26 avril 2022 à 19h21 par AFP

Deux responsables politiques guinéens ont reproché mercredi au gouvernement mis en place par la junte une violente sortie contre la Communauté économique des Etats d'Afrique de l'Ouest (Cédéao) en plein bras de fer entre leur pays et cette organisation régionale.

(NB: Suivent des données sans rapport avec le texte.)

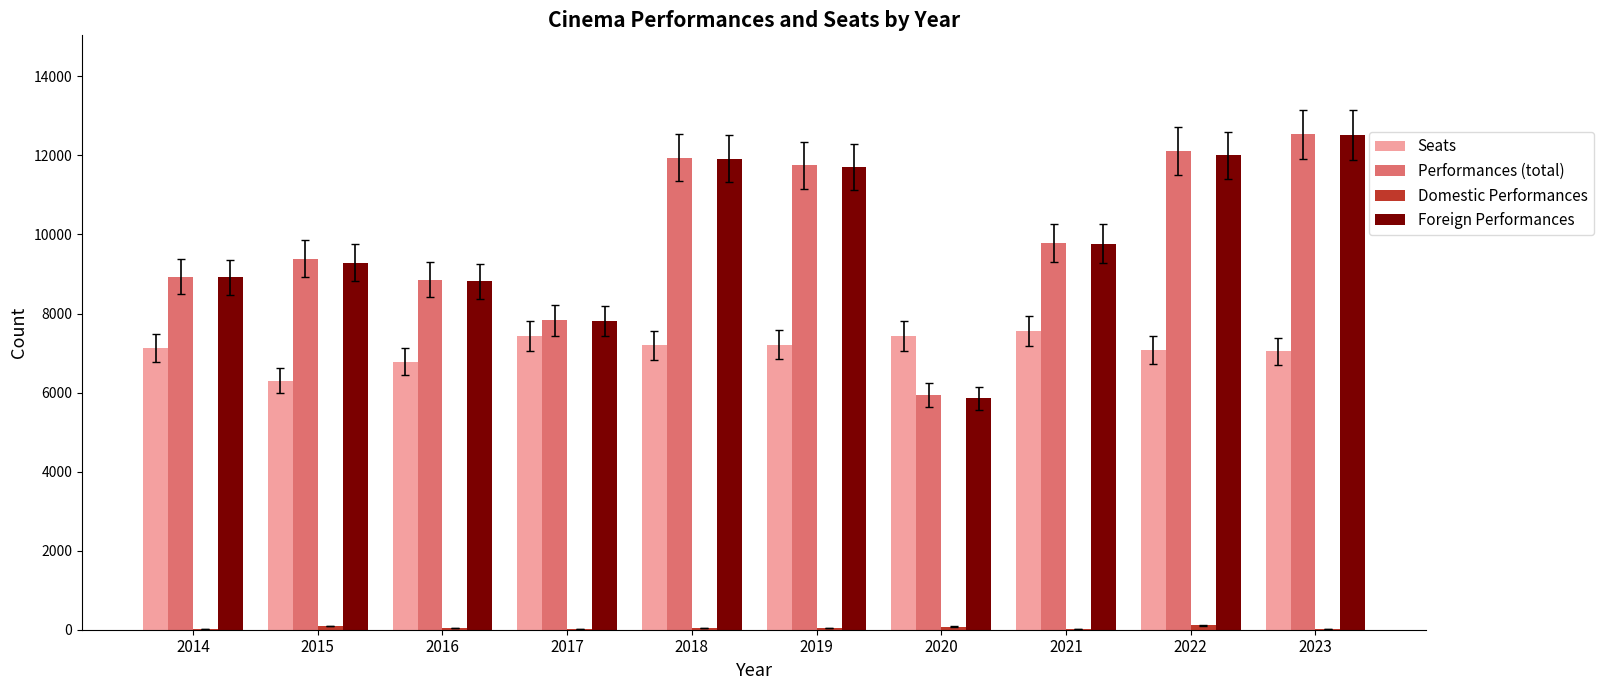

Is the value of Foreign Performances at 2022 greater than the value of Performances (total) at 2017?

Yes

Fin mars, la Cédéao avait sommé Conakry de lui présenter "au plus tard le 25 avril" un calendrier de transition "acceptable" en vue de la restitution du pouvoir aux civils après le putsch militaire de septembre 2021, sous peine de nouvelles sanctions économiques. Mais le colonel Mamady Doumbouy, l'homme qui a déposé l'ancien président Alpha Condé avant de se proclamer chef de l'Etat, fait peu de cas de cet ultimatum, a indiqué dans un entretien accordé lundi à la radio Fim FM, le porte-parole du gouvernement, Ousmane Gaoual Diallo. "On n'a pas transmis un document [sur le calendrier de la transition à la Cédéao] et nous étions clairs là-dessus depuis le début que le gouvernement guinéen n'agit pas sous des contraintes ou sous le diktat de qui que ce soit", a déclaré M. Goual. "Rien n'est exclu", a-t-il répondu à une question sur l'éventualité que la Guinée se retire de la Cédéao. En réaction à ces propos, Saikou Barry, responsable de l'Union des forces républicaines (UFR), parti membre du G58, une coalition d'opposition du temps de la présidence de M. Condé, a estimé que "ce serait dangereux que la Guinée soit victime" de sanctions supplémentaires de la Cédéao risquant de mettre à mal l'économie nationale. "Les Guinéens n'accepteront pas qu'une junte nous retire d'une institution sous-régionale", a déclaré M. Barry à l'AFP, reprochant aux nouvelles autorités leurs "caprices" et leur "ton orgueilleux". "Aujourd'hui, les amateurs politiques se mettent à dire du n'importe quoi" et la sortie du porte-parole du gouvernement sur la Cédéao est "vraiment irresponsable", a réagi pour sa part auprès de l'AFP un responsable du RPG, le parti de M. Condé tenant à rester anonyme comte tenu de "la situation politique nationale".